NOTE: while the Profit Calculations, on the Short-sell trade scenario below, may seem somewhat complicated if you've never been in the FOREX market before, trust us when we say, "this process is nearly seamless through your broker trade station (software). We're just showing you this thought- process below so you can SEE how a PROFIT occurs even when SELLING a currency pair.
The current bid/ask price for USD/JPY is 105.26/105.30, meaning you can buy $1 US for 105.30 Japanese YEN or sell $1 US for 105.26 YEN.
Suppose you decide that the US Dollar (USD) is overvalued against the YEN (JPY).

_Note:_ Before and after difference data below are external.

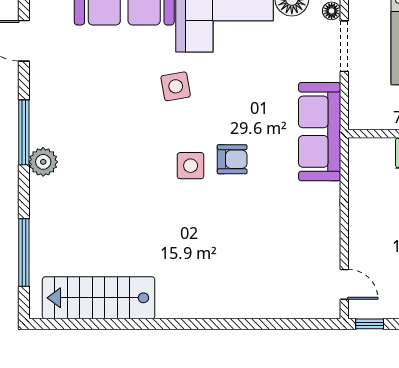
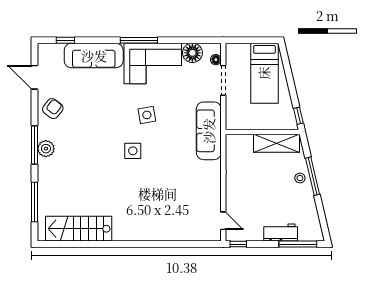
side table: (176, 86) -> (147, 115), moved
window: (24, 132) -> (35, 145), moved
armchair: (232, 159) -> (53, 109), moved, turned -52

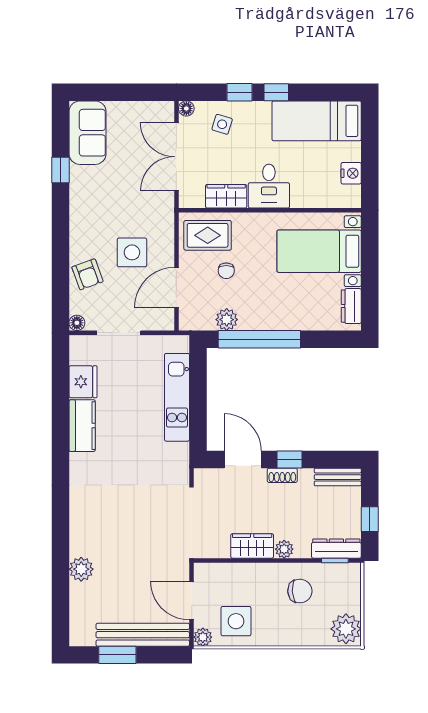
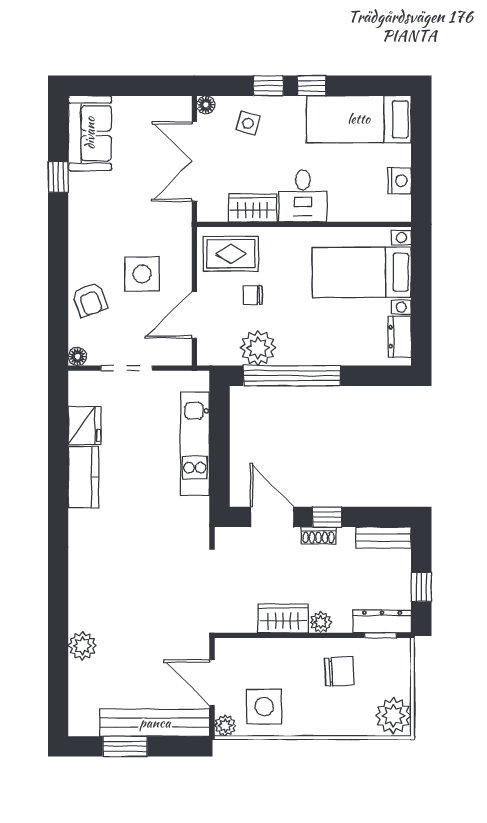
chair: (226, 271) -> (253, 295), turned 90
plant: (227, 320) -> (258, 348), width x1.36, depth x1.36

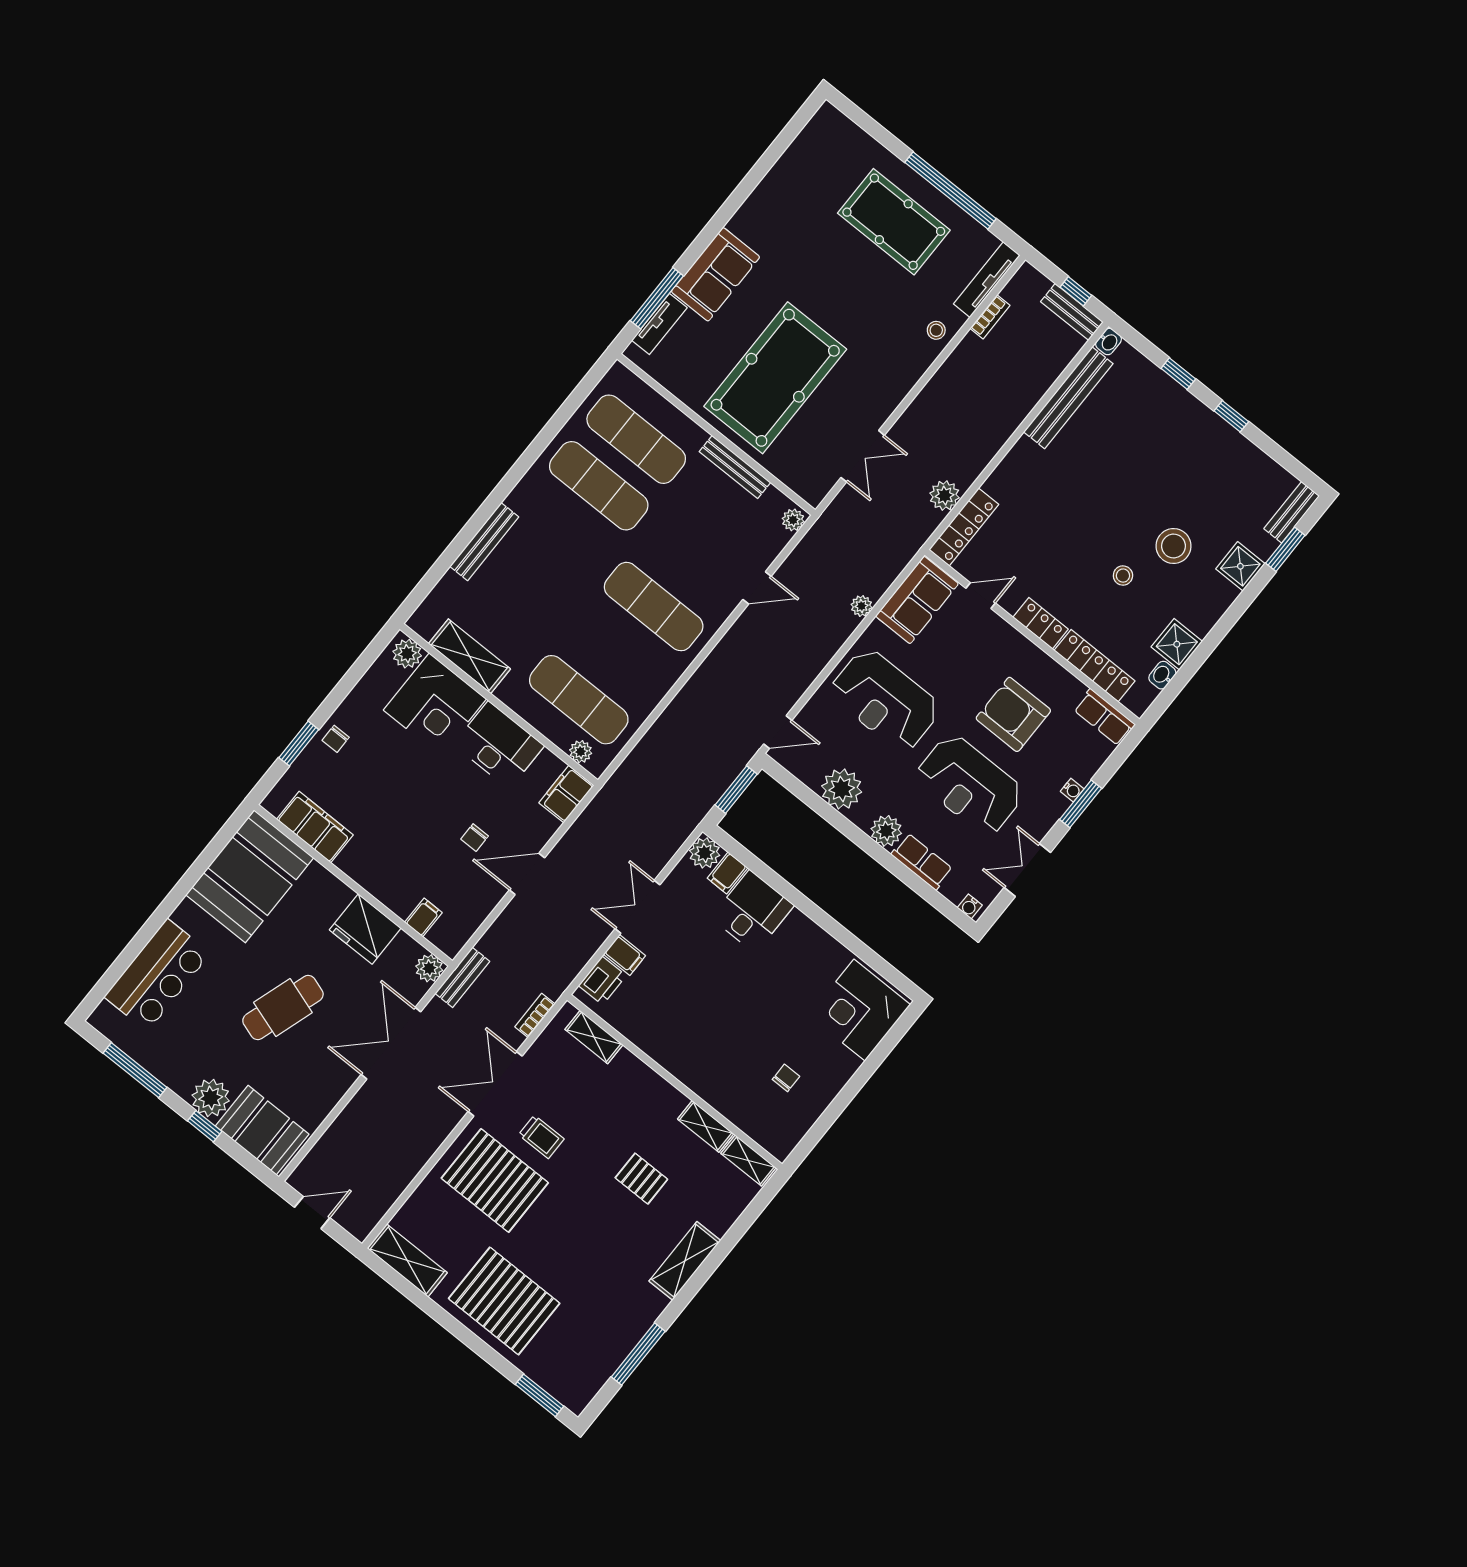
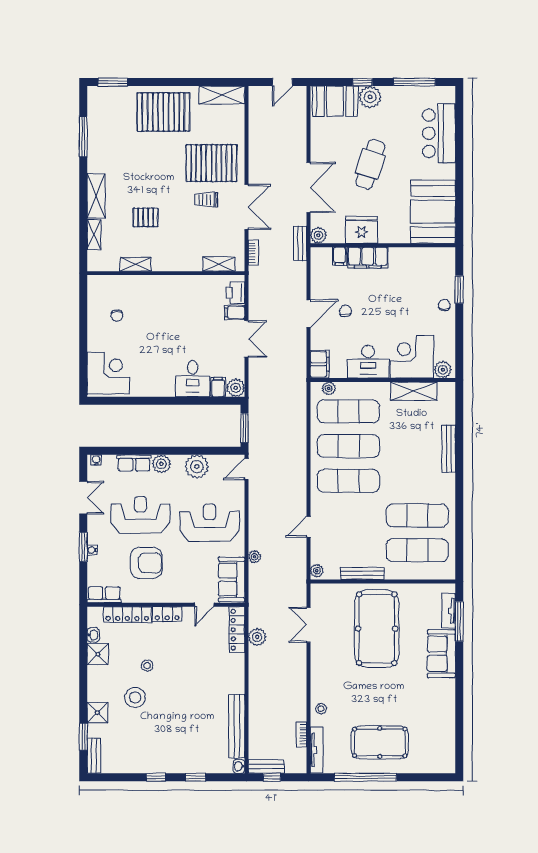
exercise mat: (616, 653) -> (348, 446), added
filing cabinet: (315, 827) -> (368, 258), moved
shelving: (748, 1161) -> (94, 235), moved, turned 90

To execute this strategy, you would sell Dollars (simultaneously buying YEN), and then wait for the exchange rate to rise.
So you make the trade: selling US $100,000 and purchasing 10,526,000 YEN. (Remember, at 1% margin, your initial margin deposit would be $1,000.)
As you expected, USD/JPY falls to 104.26/104.30, meaning you can now buy $1 US for $104.30 Japanese YEN or sell $1 US for 104.26
Since you're short dollars (and are long YEN), you must now buy dollars and sell back the YEN to realize any profit.
You buy US $100,000 at the current USD/JPY rate of 104.30, and receive 10,430,000 YEN. Since you originally bought (paid for) 10,526,000 YEN, your profit is 96,000 YEN.
To calculate your P&L in terms of US dollars, simply divide 96,000 by the current USD/JPY rate of 104.30.